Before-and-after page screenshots
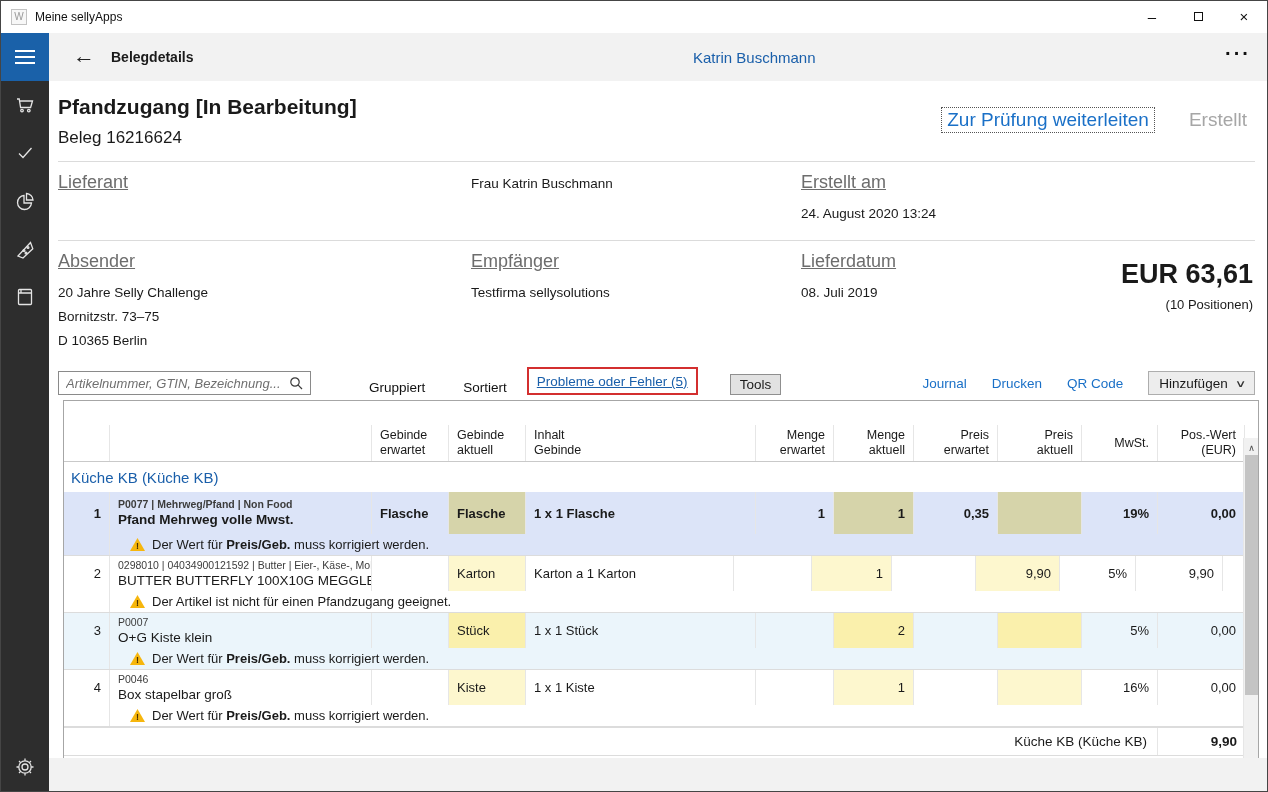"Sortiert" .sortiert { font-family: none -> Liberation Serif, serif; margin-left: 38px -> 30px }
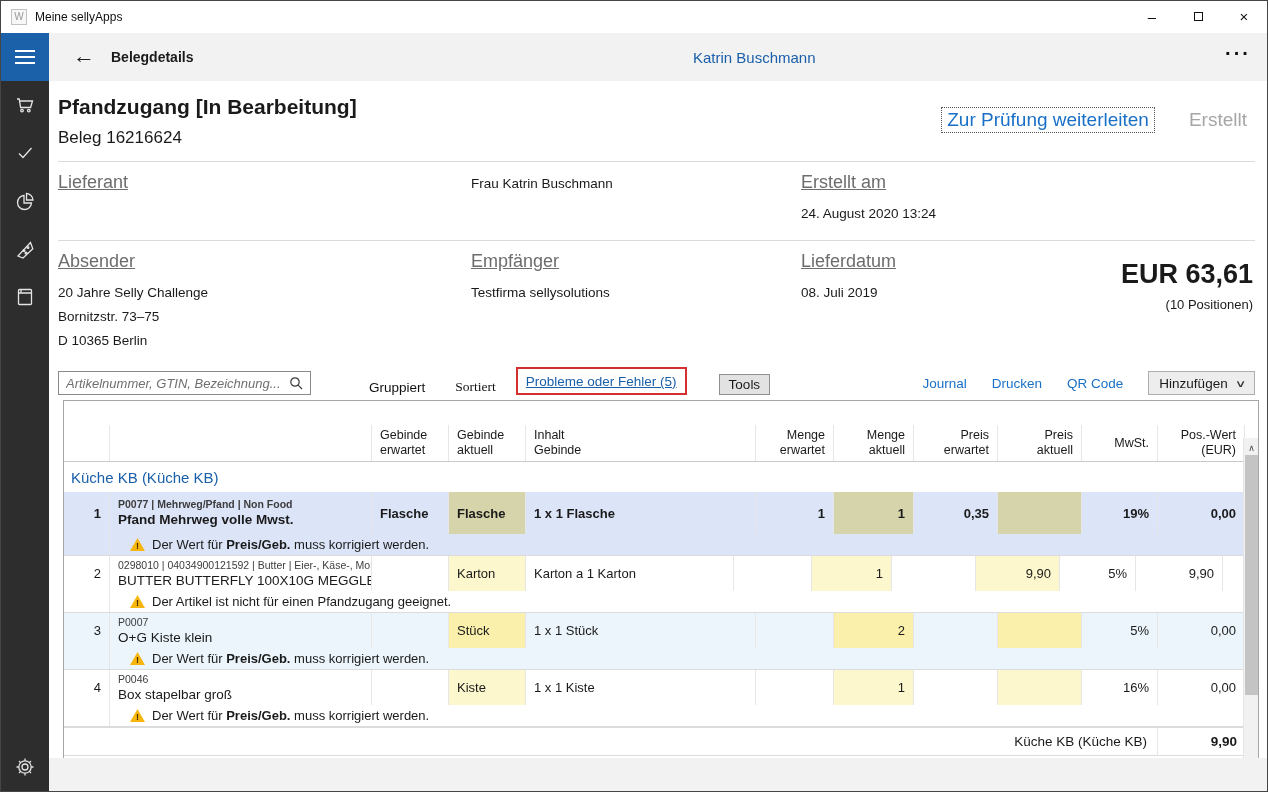"P0077 | Mehrweg/Pfand | Non" div.td { html: <div> <div>P0077 | Mehrweg/Pfand | Non Food</div> <div>Pfand Mehrweg volle Mwst.</div> </div> -> none }
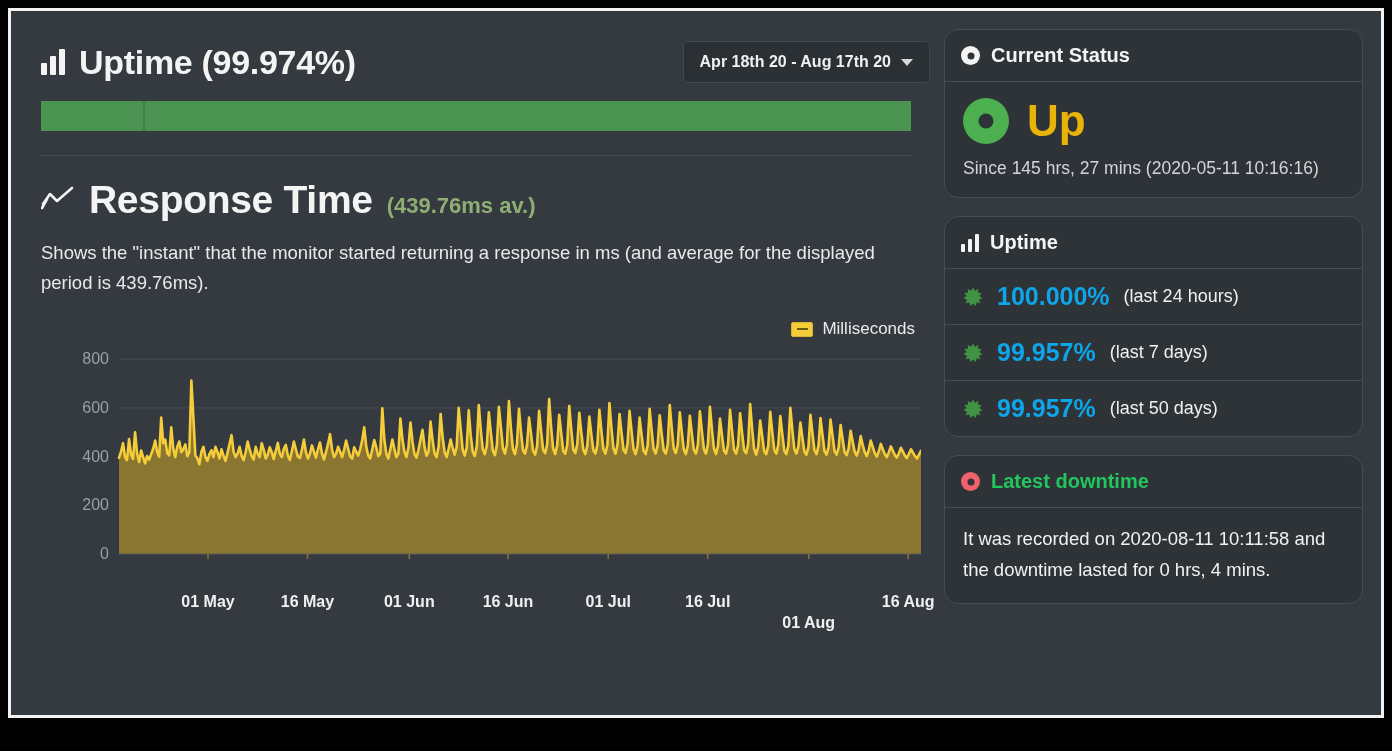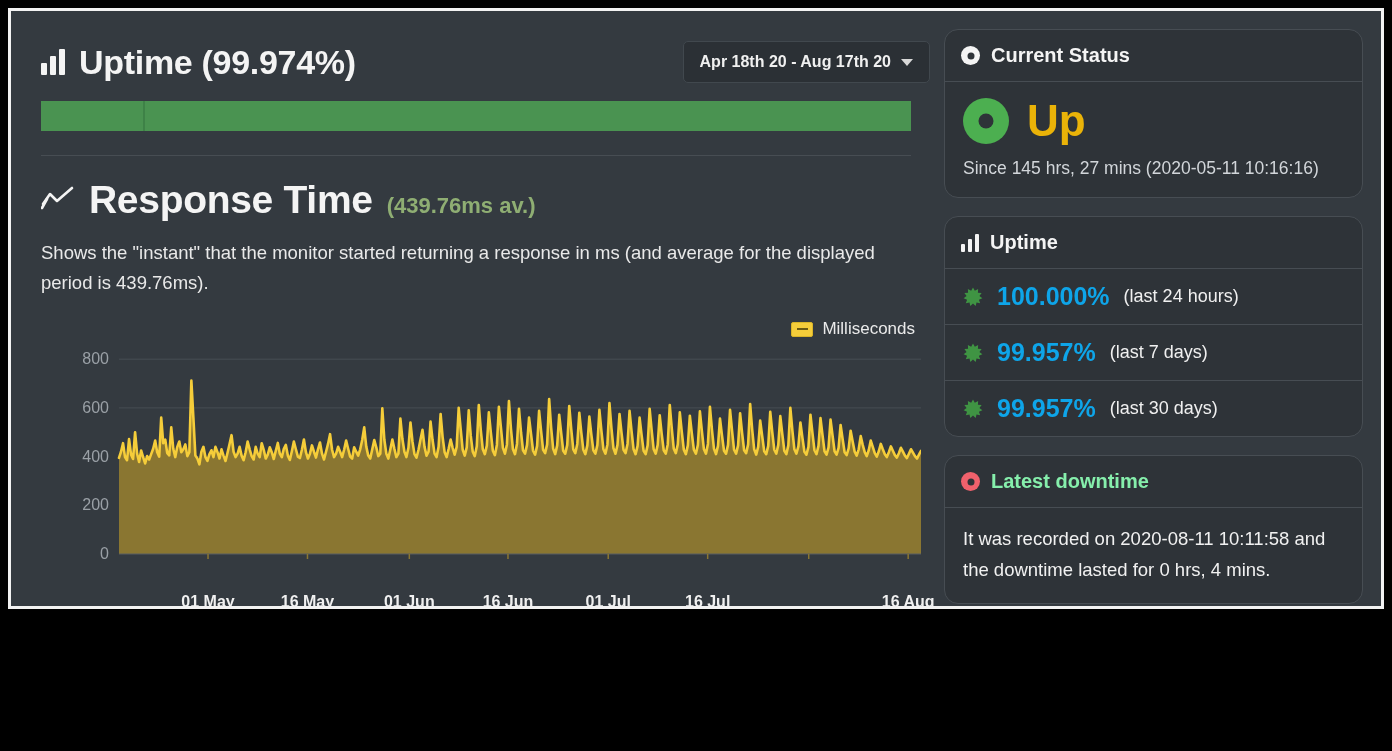"Uptime (99.974%)" .page { height: 601px -> 710px }
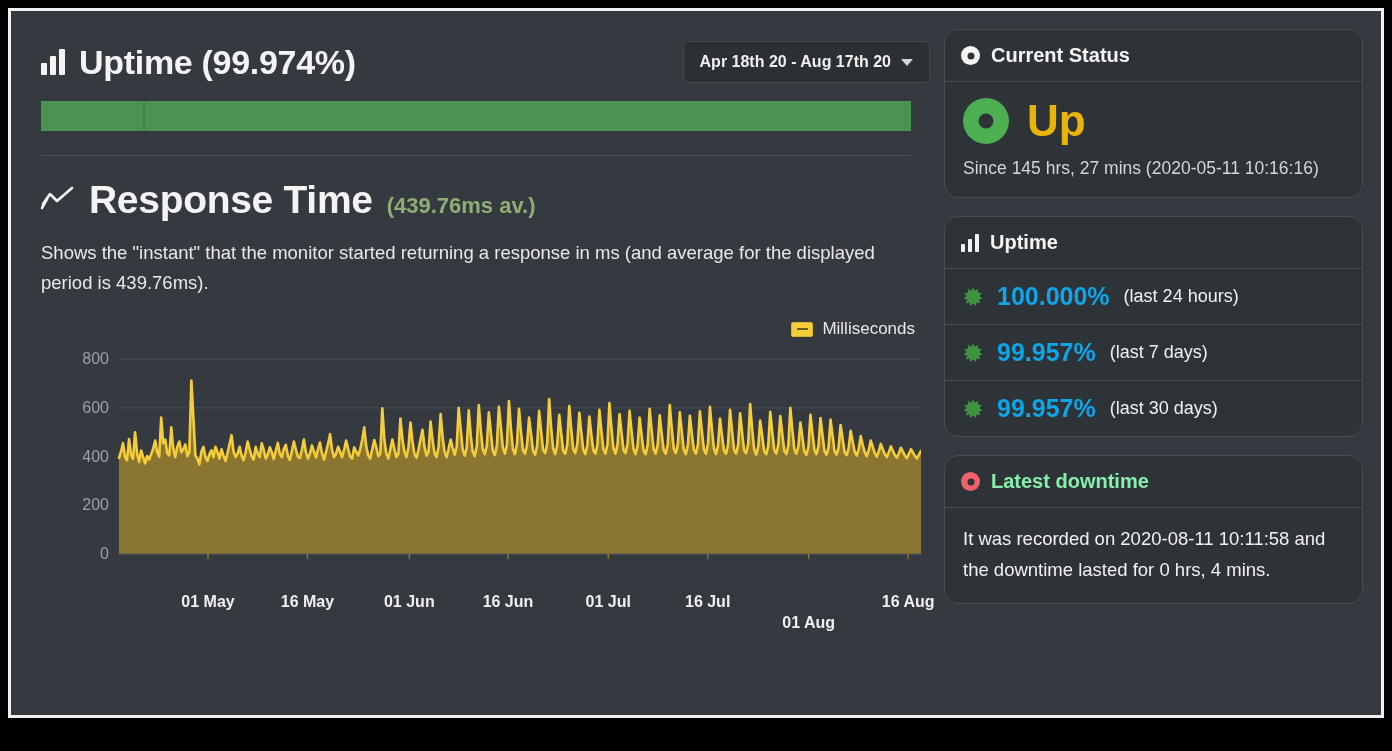"(last 30 days)" span.up-period { text: 30 -> 50 }
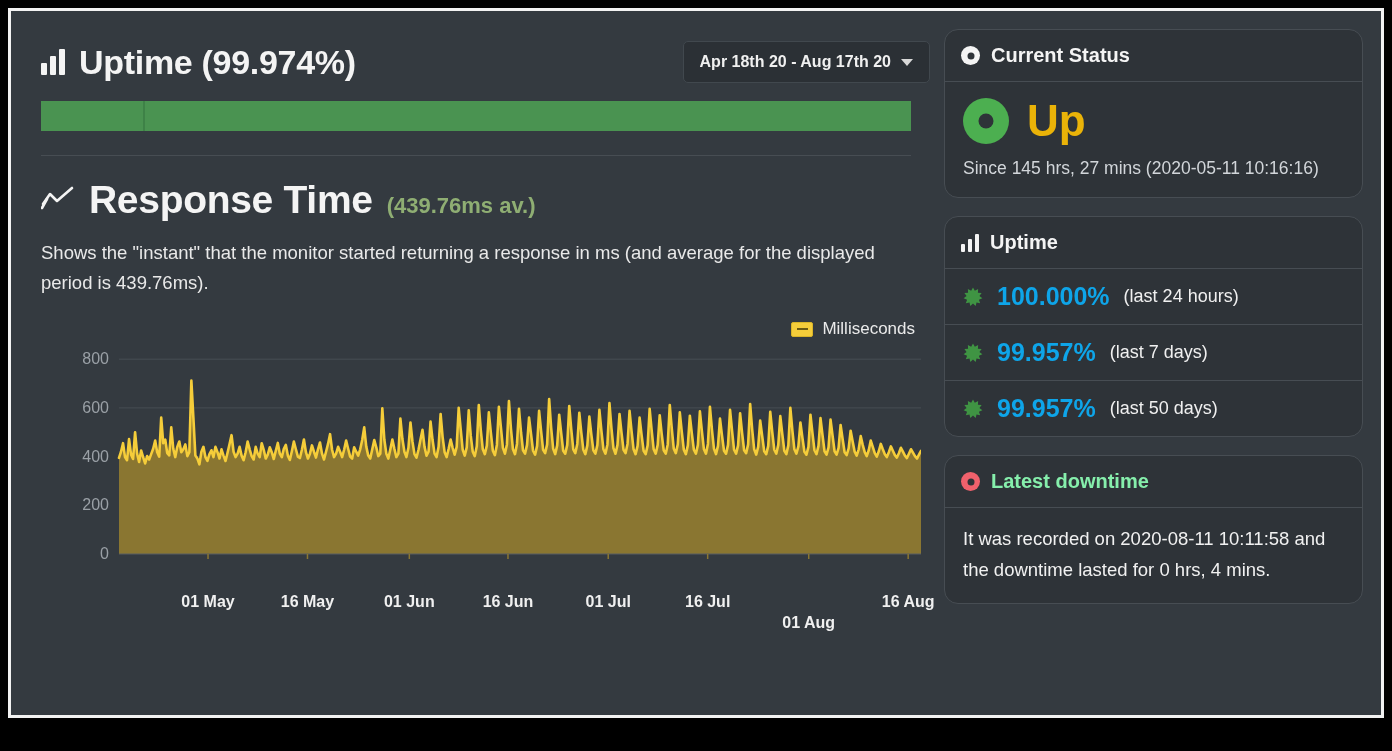"Latest downtime" .panel-head.danger { color: #86efac -> #22c55e }
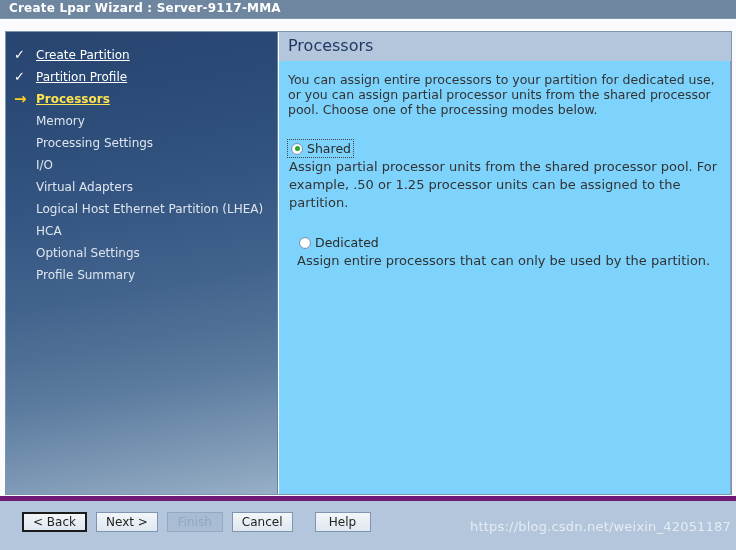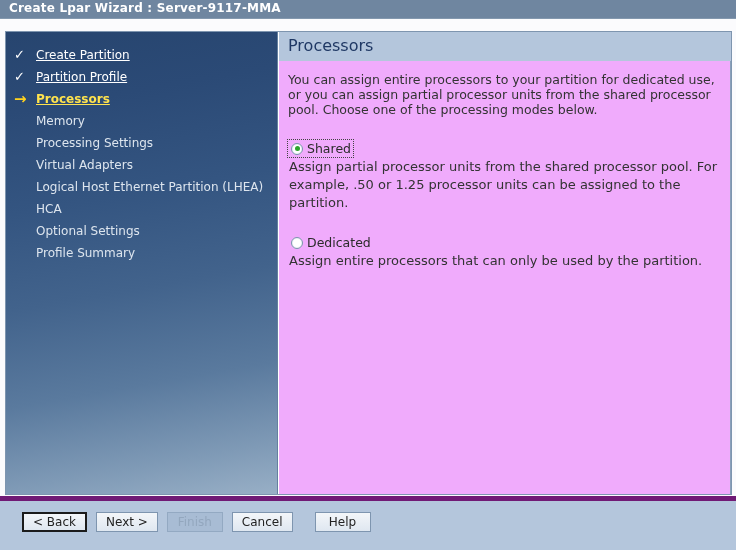"You can assign entire processors" .content-body { background: #f0abfc -> #7dd3fc }
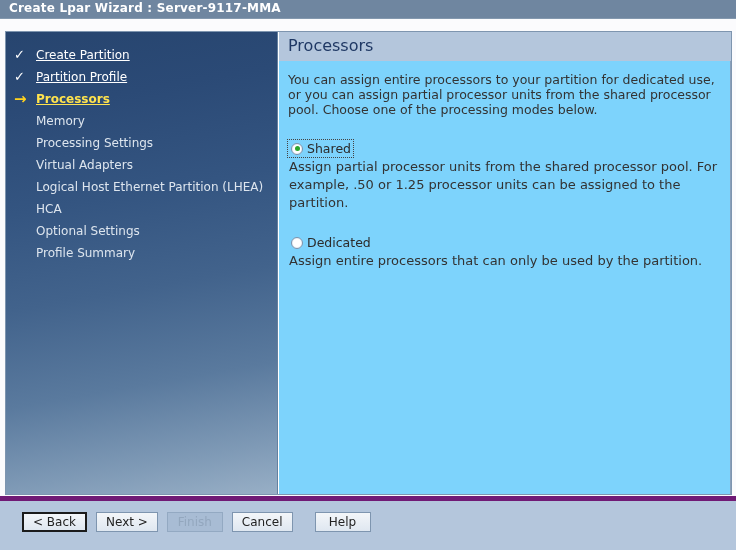"I/O" div.nav-item { html: none -> <div><span>I/O</span></div> }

• _Task brief_
Leave the pictures aside and give the records above back word for word.

• _Solution to this task_
"Sortiert" .sortiert { font-family: none -> Liberation Serif, serif; margin-left: 38px -> 30px }
"P0077 | Mehrweg/Pfand | Non" div.td { html: <div> <div>P0077 | Mehrweg/Pfand | Non Food</div> <div>Pfand Mehrweg volle Mwst.</div> </div> -> none }
"Uptime (99.974%)" .page { height: 601px -> 710px }
"(last 30 days)" span.up-period { text: 30 -> 50 }
"Latest downtime" .panel-head.danger { color: #86efac -> #22c55e }
"You can assign entire processors" .content-body { background: #f0abfc -> #7dd3fc }
"I/O" div.nav-item { html: none -> <div><span>I/O</span></div> }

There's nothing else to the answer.